New Worlds, New Horizons: Cover of New Worlds, New Horizons in Astronomy and Astrophysics. The Decadal Survey of Astronomy and Adtrophysics outlines a plan for ground- and space-based astronomy and astrophysics through 2019. Another Decadal Survey will be presented in 2020.
Credit: National Academy of Sciences
One of the first things astronomers do every decade is to get together and do a decadal survey. I was part of this last one that was released in 2010. When you're on the panel, you put on the big hat as we call it. We all try to take the attitude that all science is great, and we can't be chauvinists for our own wavelength fiefdom. When we're choosing the missions, and I mean missions in space as well as missions on the ground, we're choosing them based on the most important and interesting science problems. You don't get welfare for your wavelength band: the problem has got to be the most interesting scientifically.

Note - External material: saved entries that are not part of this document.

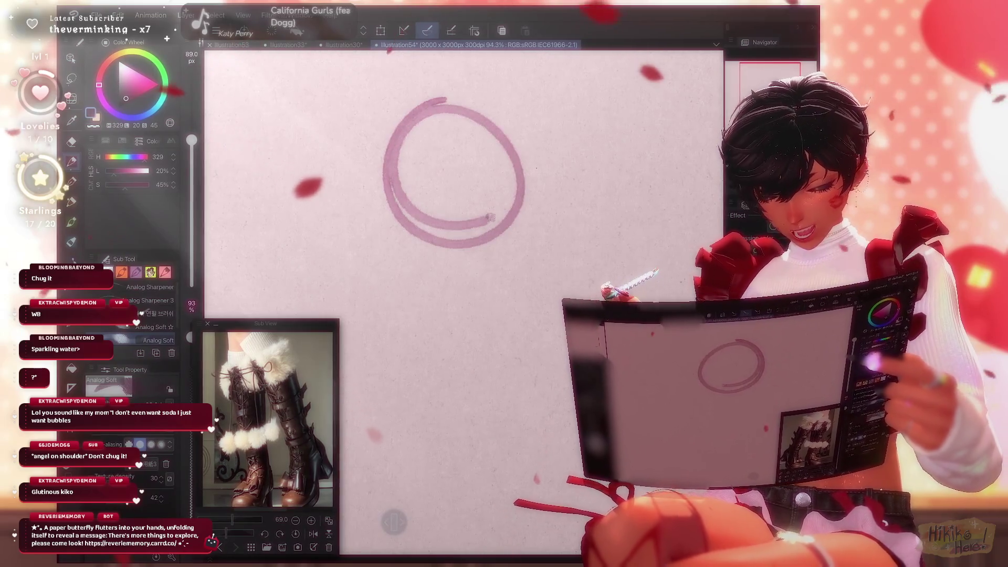
pyautogui.moveTo(527, 183)
pyautogui.mouseDown()
pyautogui.moveTo(378, 173)
pyautogui.moveTo(473, 244)
pyautogui.mouseUp()
pyautogui.moveTo(426, 99); pyautogui.dragTo(436, 302)
pyautogui.moveTo(374, 223); pyautogui.dragTo(420, 189)
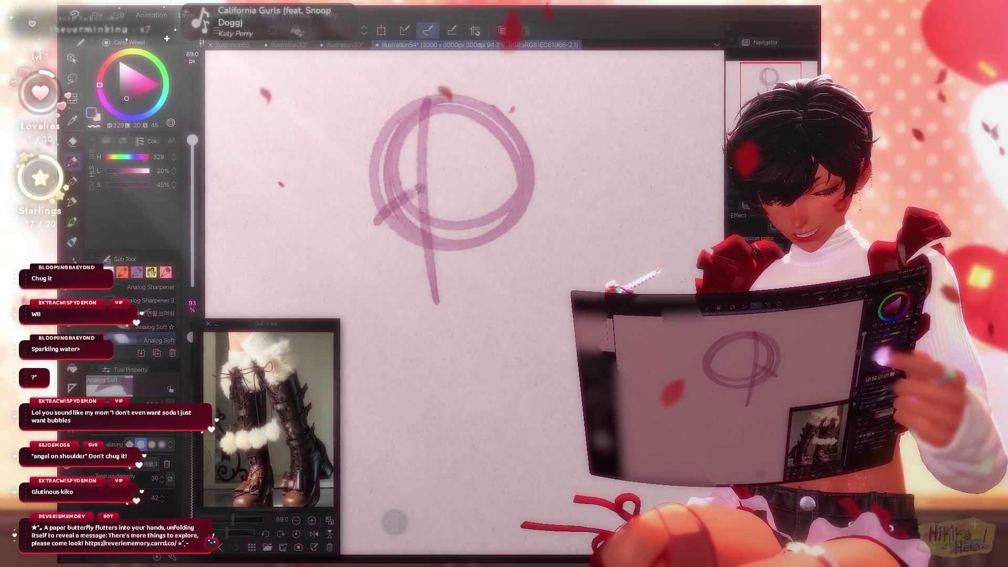
pyautogui.press('ctrl+z')
pyautogui.press('ctrl+z')
pyautogui.moveTo(438, 102); pyautogui.dragTo(450, 295)
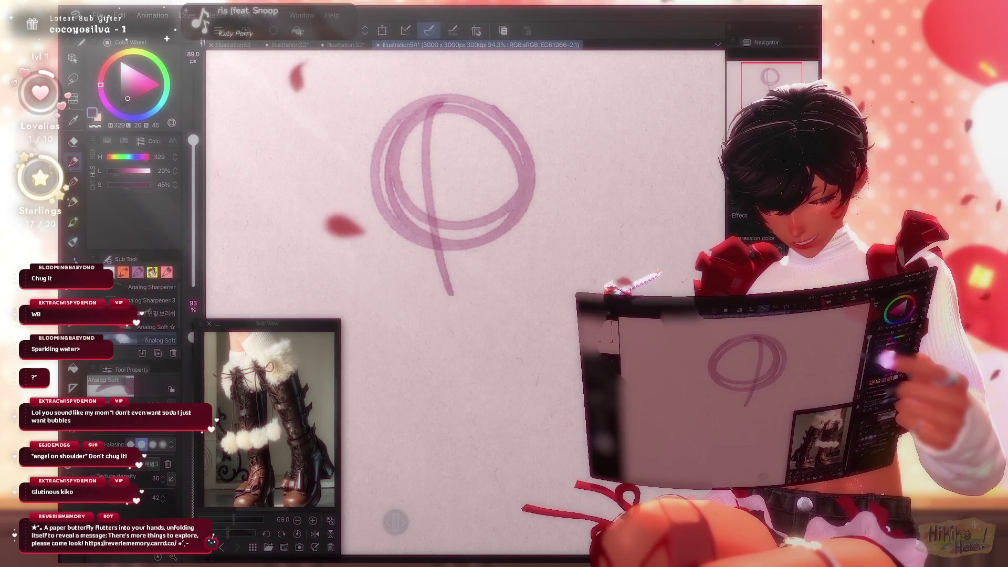
# Add trial band strokes to the first head, then clear the whole sketch to restart
pyautogui.moveTo(522, 177)
pyautogui.mouseDown()
pyautogui.moveTo(383, 203)
pyautogui.moveTo(412, 258)
pyautogui.moveTo(512, 229)
pyautogui.mouseUp()
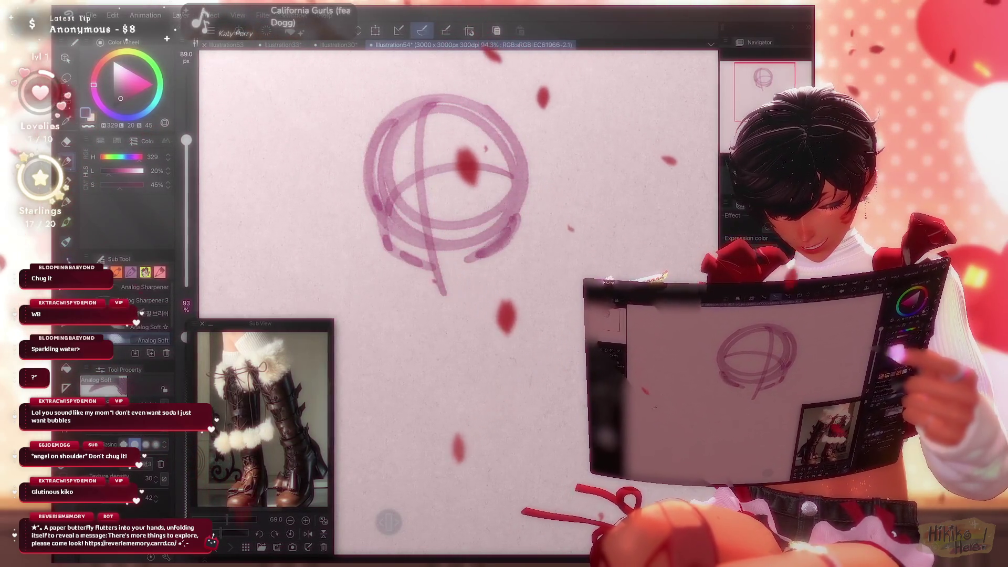
pyautogui.moveTo(519, 169)
pyautogui.mouseDown()
pyautogui.moveTo(555, 182)
pyautogui.moveTo(522, 223)
pyautogui.mouseUp()
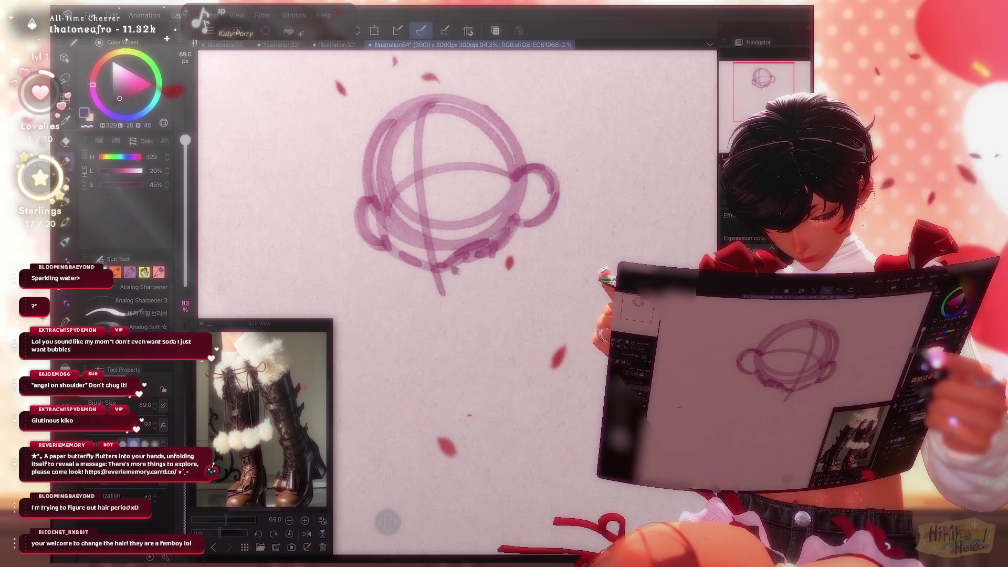
pyautogui.moveTo(463, 277)
pyautogui.mouseDown()
pyautogui.moveTo(493, 280)
pyautogui.moveTo(470, 283)
pyautogui.mouseUp()
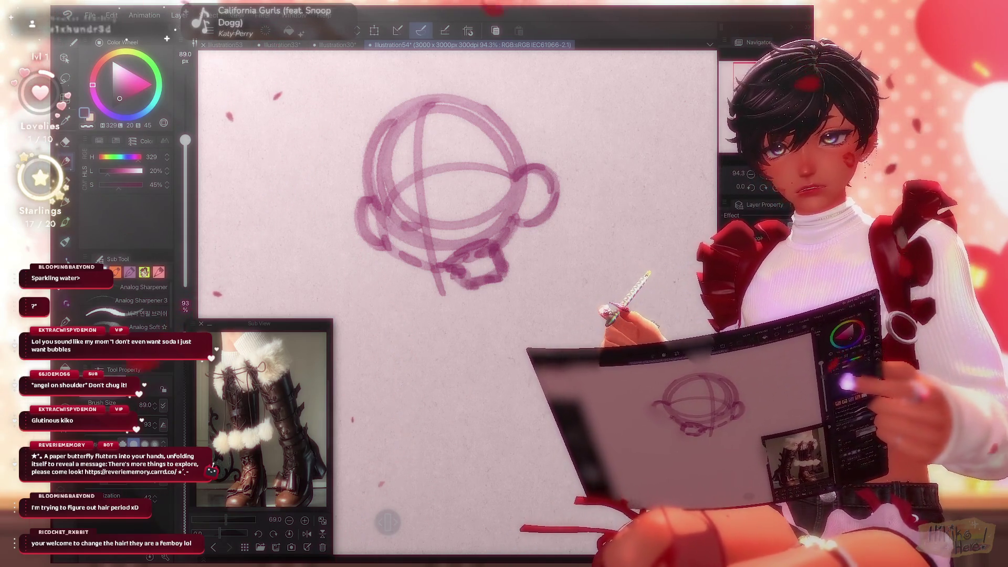
pyautogui.moveTo(456, 210); pyautogui.dragTo(439, 221)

The process is contentious in the sense that there are so many good ideas, so many well thought-out projects and telescopes and missions that they can't all be done. There's not enough money. Complicating that is the fact that in the previous decadal survey for astrophysics, the committee underestimated the total cost of the projects they recommended. Consequently, the selected projects haven't all been completed. They have overrun in cost, so there are going to be fewer things done, and what is done is going to take longer.
No one likes cost overruns. I'm remodelling a townhouse right now, and I don't want to hear any nasty surprises like it's going to cost double what they told me. So that's the problem. Not only that, cost overruns dry up the money for the projects we're waiting on. The next decade is then held hostage by the cost overruns of this one. So, you know, get in line.